-- TRY IT --
Please restate exactly the lines of the data below, beginning with the line containing "al (2011) |" and ending with the last line.

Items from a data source
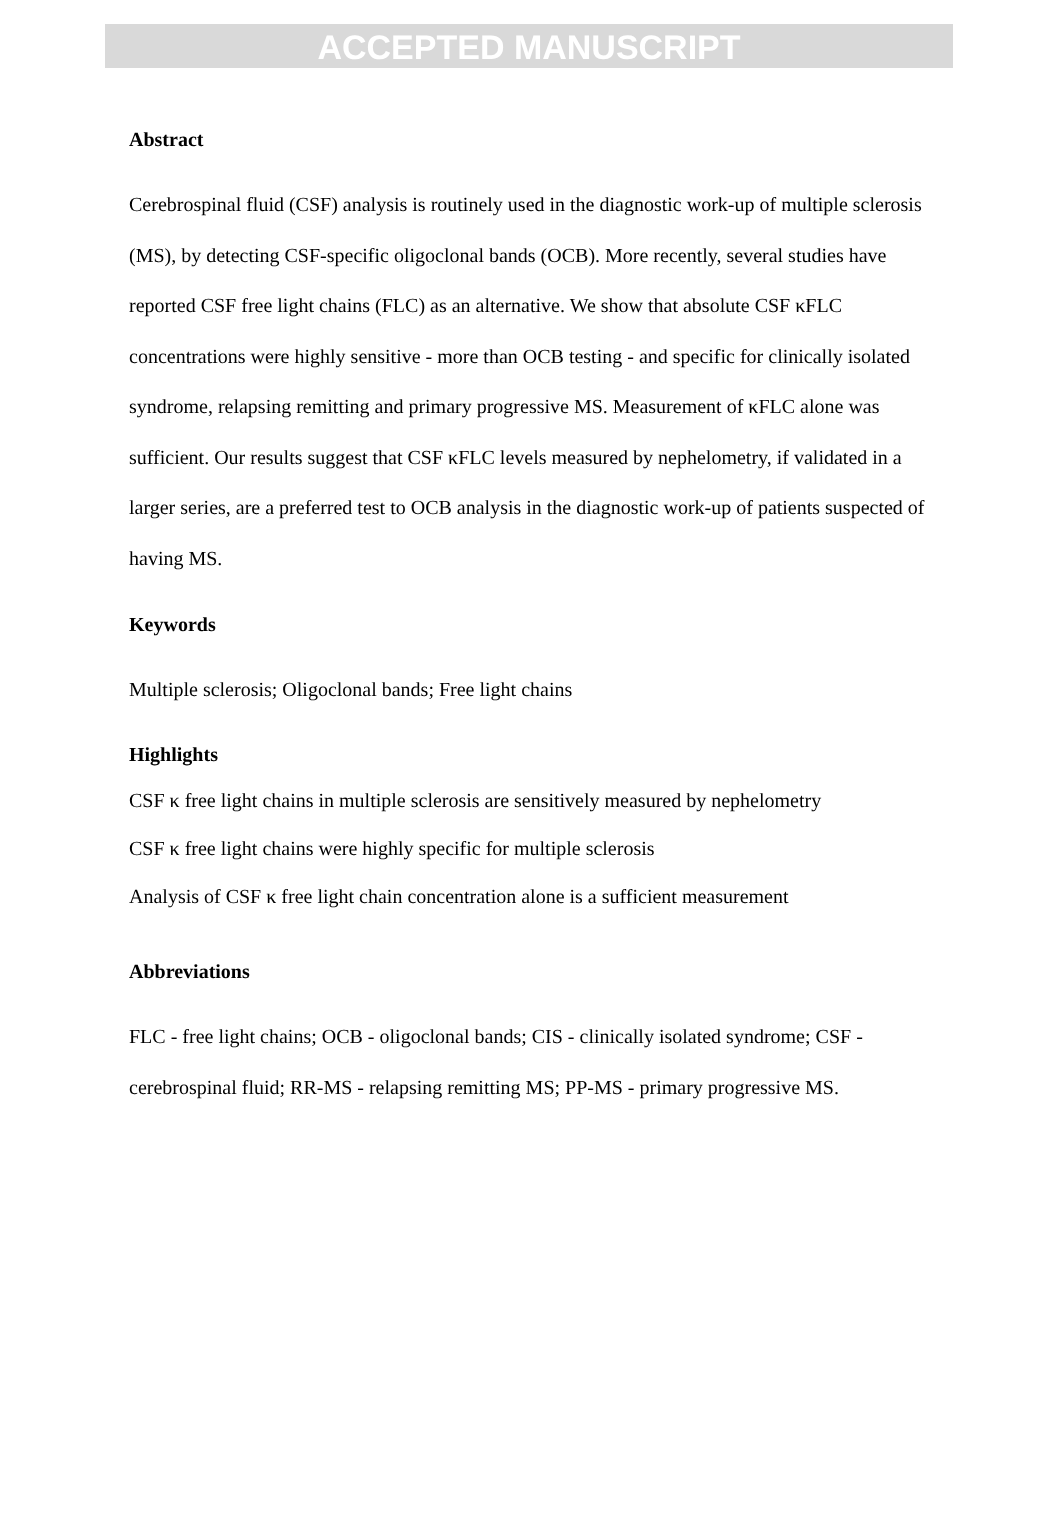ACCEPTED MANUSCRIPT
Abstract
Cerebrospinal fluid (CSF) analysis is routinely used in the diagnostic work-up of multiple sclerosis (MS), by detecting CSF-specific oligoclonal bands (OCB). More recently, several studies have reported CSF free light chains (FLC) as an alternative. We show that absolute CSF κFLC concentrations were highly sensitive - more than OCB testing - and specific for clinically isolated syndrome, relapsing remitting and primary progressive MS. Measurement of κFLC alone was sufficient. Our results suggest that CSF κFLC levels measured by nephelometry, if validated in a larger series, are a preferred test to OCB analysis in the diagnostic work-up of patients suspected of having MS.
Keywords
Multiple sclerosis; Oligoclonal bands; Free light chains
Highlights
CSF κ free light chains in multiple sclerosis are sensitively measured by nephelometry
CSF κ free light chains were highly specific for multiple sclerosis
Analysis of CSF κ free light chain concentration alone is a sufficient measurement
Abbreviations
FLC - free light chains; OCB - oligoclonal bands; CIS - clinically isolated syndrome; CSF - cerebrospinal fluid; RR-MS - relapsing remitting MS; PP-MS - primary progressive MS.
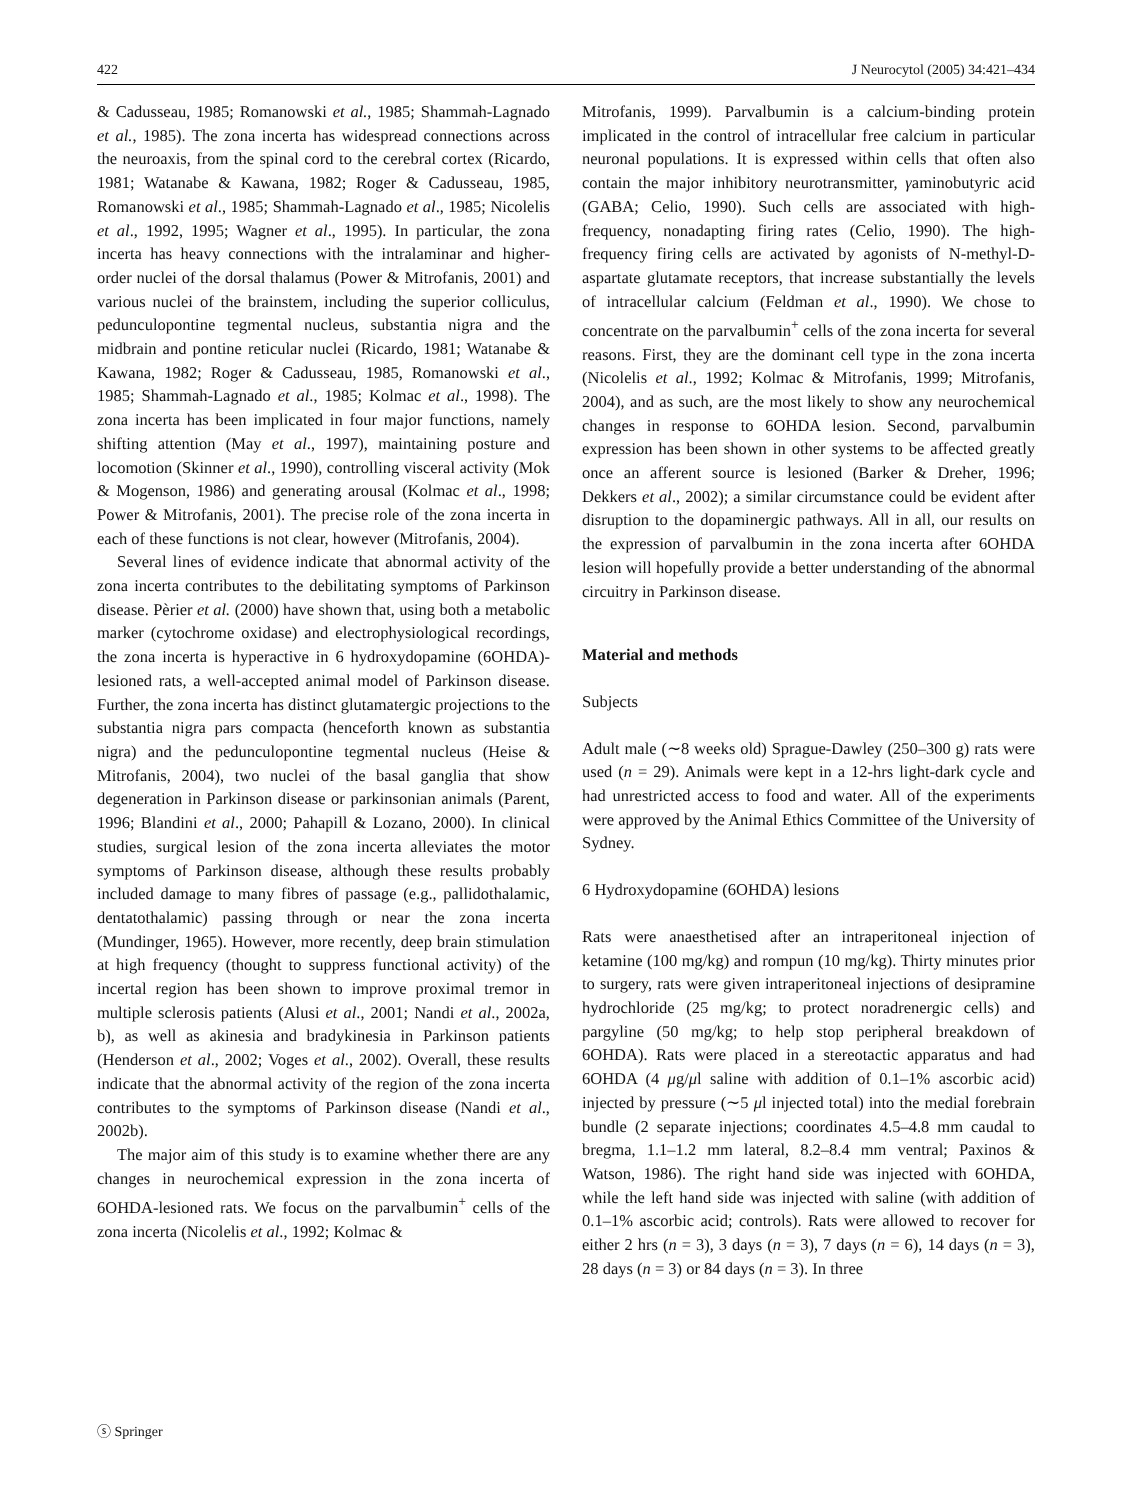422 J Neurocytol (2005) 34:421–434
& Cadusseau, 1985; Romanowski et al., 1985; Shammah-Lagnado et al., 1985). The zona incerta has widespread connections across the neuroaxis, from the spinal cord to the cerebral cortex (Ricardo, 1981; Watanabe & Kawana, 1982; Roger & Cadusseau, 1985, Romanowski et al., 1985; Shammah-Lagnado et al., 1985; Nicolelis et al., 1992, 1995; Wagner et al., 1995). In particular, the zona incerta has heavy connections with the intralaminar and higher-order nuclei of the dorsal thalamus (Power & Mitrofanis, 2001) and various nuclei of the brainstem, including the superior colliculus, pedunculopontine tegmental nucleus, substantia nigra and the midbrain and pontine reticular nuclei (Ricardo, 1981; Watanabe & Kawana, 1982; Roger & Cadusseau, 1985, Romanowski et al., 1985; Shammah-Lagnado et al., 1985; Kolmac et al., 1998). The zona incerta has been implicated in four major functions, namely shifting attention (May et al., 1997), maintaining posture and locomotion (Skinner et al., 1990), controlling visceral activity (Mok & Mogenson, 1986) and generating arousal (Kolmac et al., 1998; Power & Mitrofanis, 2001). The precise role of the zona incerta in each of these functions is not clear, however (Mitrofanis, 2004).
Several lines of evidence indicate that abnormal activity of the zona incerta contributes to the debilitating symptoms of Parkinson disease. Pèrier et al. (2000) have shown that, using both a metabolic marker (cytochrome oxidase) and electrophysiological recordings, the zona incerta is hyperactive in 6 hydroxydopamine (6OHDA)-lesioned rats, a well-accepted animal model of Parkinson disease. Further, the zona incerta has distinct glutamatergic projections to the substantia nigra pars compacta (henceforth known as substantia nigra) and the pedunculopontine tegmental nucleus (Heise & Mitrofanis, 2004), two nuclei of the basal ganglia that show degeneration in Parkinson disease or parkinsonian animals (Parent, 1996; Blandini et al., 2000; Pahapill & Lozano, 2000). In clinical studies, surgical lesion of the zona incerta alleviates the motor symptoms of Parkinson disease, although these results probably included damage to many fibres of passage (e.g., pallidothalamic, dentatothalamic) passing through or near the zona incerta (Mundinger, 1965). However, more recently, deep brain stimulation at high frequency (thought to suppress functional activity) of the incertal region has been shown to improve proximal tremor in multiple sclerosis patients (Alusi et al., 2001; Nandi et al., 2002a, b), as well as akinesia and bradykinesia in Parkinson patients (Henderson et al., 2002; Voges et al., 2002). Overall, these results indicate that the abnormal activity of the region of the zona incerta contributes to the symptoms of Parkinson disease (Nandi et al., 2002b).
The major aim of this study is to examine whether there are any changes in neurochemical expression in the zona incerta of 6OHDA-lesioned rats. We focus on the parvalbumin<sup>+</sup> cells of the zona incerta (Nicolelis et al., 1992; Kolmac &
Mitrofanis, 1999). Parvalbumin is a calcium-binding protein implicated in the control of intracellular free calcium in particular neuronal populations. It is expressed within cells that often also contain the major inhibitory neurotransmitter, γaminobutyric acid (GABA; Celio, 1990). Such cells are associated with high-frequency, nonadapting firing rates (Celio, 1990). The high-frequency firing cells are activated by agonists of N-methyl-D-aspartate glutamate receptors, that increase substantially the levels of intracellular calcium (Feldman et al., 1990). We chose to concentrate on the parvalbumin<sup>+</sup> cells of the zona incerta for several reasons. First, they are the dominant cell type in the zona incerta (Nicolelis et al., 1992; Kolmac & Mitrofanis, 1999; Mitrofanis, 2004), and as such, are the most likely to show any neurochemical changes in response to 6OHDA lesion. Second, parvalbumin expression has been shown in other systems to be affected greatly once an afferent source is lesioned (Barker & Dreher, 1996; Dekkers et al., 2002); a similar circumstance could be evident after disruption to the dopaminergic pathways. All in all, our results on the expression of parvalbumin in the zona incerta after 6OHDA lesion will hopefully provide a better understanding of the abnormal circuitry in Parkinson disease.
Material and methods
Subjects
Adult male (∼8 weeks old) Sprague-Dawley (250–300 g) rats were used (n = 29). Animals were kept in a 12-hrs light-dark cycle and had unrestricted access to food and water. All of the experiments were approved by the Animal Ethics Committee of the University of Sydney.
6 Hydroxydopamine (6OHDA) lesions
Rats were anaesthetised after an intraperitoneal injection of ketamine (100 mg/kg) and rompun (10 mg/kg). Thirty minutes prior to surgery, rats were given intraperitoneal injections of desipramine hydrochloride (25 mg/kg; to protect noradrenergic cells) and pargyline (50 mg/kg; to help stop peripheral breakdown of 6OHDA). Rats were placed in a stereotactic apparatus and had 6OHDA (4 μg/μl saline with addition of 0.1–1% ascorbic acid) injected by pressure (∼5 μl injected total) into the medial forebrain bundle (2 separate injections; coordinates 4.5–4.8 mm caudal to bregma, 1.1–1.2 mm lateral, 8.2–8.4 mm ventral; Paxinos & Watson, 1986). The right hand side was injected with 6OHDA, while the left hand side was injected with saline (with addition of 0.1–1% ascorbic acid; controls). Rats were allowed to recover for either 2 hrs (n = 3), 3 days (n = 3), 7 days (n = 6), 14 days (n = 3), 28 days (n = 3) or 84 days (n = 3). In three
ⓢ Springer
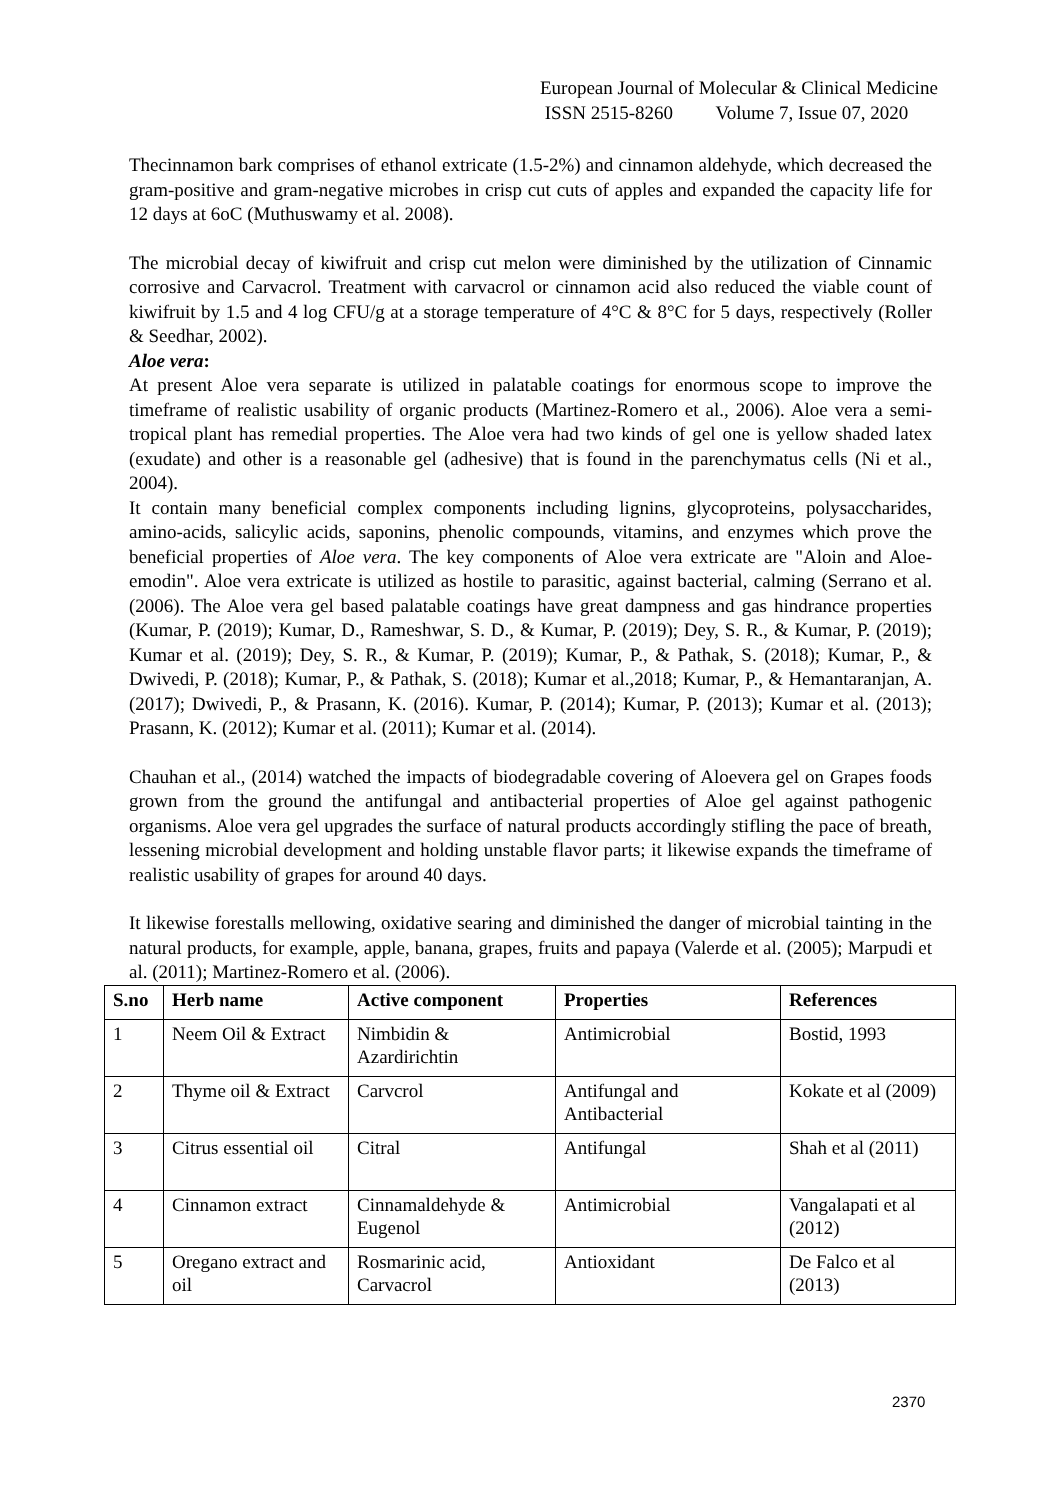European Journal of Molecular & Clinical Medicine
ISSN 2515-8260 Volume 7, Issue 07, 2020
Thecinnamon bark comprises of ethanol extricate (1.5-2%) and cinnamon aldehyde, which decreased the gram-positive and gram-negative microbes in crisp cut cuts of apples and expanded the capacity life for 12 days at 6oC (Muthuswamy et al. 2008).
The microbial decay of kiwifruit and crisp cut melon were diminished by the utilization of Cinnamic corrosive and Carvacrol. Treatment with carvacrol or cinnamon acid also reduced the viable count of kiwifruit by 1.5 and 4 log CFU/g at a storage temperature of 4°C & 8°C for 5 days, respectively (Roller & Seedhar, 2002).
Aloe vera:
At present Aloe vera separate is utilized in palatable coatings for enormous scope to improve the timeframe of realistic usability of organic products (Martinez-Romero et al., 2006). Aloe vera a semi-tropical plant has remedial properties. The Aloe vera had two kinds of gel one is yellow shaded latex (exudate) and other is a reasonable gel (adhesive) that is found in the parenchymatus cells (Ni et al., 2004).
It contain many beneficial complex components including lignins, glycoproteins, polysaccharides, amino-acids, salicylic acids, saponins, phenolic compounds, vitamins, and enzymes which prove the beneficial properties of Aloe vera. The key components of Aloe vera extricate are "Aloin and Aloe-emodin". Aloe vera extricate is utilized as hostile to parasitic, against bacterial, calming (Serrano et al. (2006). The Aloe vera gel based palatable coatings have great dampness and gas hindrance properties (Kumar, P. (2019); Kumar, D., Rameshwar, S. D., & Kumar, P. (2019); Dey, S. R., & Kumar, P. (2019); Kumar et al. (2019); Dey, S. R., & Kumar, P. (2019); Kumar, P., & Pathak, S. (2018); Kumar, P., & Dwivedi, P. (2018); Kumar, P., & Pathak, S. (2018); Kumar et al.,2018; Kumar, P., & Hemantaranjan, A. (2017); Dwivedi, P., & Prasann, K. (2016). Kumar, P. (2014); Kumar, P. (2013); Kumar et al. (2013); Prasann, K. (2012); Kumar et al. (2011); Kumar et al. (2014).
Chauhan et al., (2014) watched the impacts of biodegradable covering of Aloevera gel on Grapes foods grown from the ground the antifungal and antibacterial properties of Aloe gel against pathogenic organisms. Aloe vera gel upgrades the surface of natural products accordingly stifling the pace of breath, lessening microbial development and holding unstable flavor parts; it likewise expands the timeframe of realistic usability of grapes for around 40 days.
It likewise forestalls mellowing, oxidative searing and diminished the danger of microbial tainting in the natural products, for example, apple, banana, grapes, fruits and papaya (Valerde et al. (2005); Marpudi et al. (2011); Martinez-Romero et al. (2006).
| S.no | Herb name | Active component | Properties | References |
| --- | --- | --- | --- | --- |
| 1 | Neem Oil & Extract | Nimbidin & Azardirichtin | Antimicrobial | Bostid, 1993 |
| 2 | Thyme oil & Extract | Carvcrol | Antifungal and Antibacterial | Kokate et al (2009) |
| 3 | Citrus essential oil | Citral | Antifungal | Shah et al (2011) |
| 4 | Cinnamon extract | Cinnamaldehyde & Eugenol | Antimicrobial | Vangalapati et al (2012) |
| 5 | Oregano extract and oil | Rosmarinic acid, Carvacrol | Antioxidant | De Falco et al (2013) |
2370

-- RESPONSE BOX --
| 3 | Citrus essential oil | Citral | Antifungal | Shah et al (2011) |
| 4 | Cinnamon extract | Cinnamaldehyde & Eugenol | Antimicrobial | Vangalapati et al (2012) |
| 5 | Oregano extract and oil | Rosmarinic acid, Carvacrol | Antioxidant | De Falco et al (2013) |
2370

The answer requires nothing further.